Spectrum ownership and broadcast power limitations. To operate as a wireless service provider at the scale that cell phone companies do, you need the FCCs explicit permission. The process to get approval is long, expensive, and fraught with peril (see the LightSquared debacle [1]).

This kind of regulation is ultimately justifiable. You don't want service providers using conflicting technologies and hammering each others airspace. You quickly end up with what economists call the tragedy of the commons[2].

1. http://arstechnica.com/tech-policy/2012/09/lightsquared-redu... 2. http://en.wikipedia.org/wiki/Tragedy_of_the_commons


It's my impression that the fact that a fairly limited range of frequencies are allocated for mobile phone use is a barrier to entry.

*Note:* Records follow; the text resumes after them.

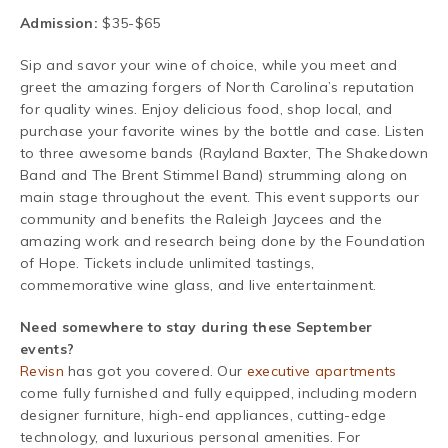
Admission:
$35-$65
Sip and savor your wine of choice, while you meet and
greet the amazing forgers of North Carolina’s reputation
for quality wines. Enjoy delicious food, shop local, and
purchase your favorite wines by the bottle and case. Listen
to three awesome bands (Rayland Baxter, The Shakedown
Band and The Brent Stimmel Band) strumming along on
main stage throughout the event.
This event supports our
community and benefits the Raleigh Jaycees and the
amazing work and research being done by the Foundation
of Hope. Tickets include unlimited tastings,
commemorative wine glass, and live entertainment.
Need somewhere to stay during these September
events?
Revisn
has got you covered. Our
executive apartments
come fully furnished and fully equipped, including modern
designer furniture, high-end appliances, cutting-edge
technology, and luxurious personal amenities. For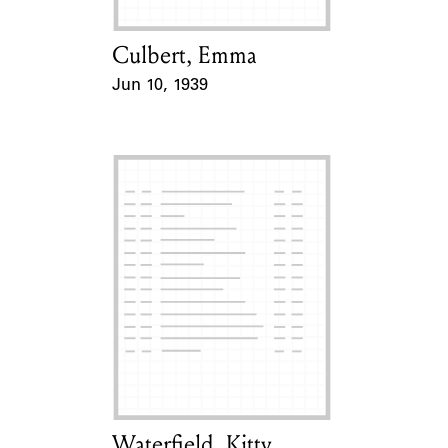
Culbert, Emma
Card Holder
Jun 10, 1939
Event Date
Waterfield, Kitty
Card Holder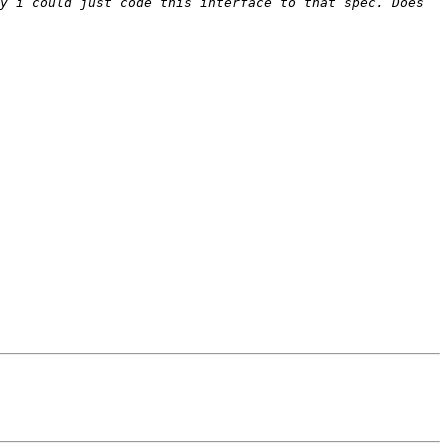
y i could just code this interface to that spec. Does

I don't think that's the main difference between the US and say... Germany though. I'm pretty sure German carriers are required to sell each other access to their networks under reasonable and non-discriminatory terms, making it fairly easy to become a carrier without building a bunch of cell towers. The phones are all GSM and almost all unlocked, so it really is as easy to switch as getting a SIM from a new carrier.

This actually appears to be a case of more regulation, applied to just the right spot resulting in more competition. Politically, I'm not usually in favor of a lot of regulation, but it looks like it works in this case.


I believe because it is a government-granted monopoly there must be regulation to introduce competition or the customers will be taken advantage of (especially with something like internet which should be regulated as a utility in the first place).

Like your case in Germany, and elsewhere in Europe where they are required to lease the "last mile" at a reasonable price. Internet connections in countries with these regulations are much faster and the charges are less compared to the USA.


I wrote that article (http://internetlawforbusinesses.com/2013/01/31/how-your-cell...), and while that does not necessarily make me an authority (certainly not in my own opinion), I endorse your points above - both of them.

In the US, we HAD a history of controlling monopolies and oligopolies carefully - the trust-busting era, the steel breakup, the comparatively recent AT&T breakup - but the government has largely abdicated any significant role here. The notable exception was the proposed AT&T/T-Mobile merger, which, ironically, probably would have actually helped improve technology and push down prices because both of those carriers are moving into the prepaid/pay as you go space aggressively. Unfortunately, both also use GSM band technology...

With respect to unlocking, however, I can't fathom why the device manufacturers, particularly Google/Motorola Mobility, don't play the adults here. They have more to gain from impressing the end-consumer than making time with carriers. It has to be more expensive for manufacturers to create several different versions of the same device for different carriers. In many cases, these are all but different devices - not the same radios, not the same functions, often not even the same processors. If these manufacturers made their flagship devices with both CDMA and GSM radios operating on all common bands (deactivated or not, as need may be), they would benefit from economies of scale, lowering their costs and allowing the devices to sell, unlocked, at lower costs. This would make sales directly to end-consumers more realistic, which would FORCE the carriers to improve their service, in order to bring people into their no longer walled gardens. That would force improvements in speed, price, and quality.

Right now, I guess, manufacturers benefit from advertising done by the carriers, but they also suffer from the walled garden and loss of economies of scale. I have no way of knowing which is worth more to them, but we have yet to see a true, universal, unlocked device from a carrier. We can tweak world CDMA phones to "work" on GSM networks, but not too well so far.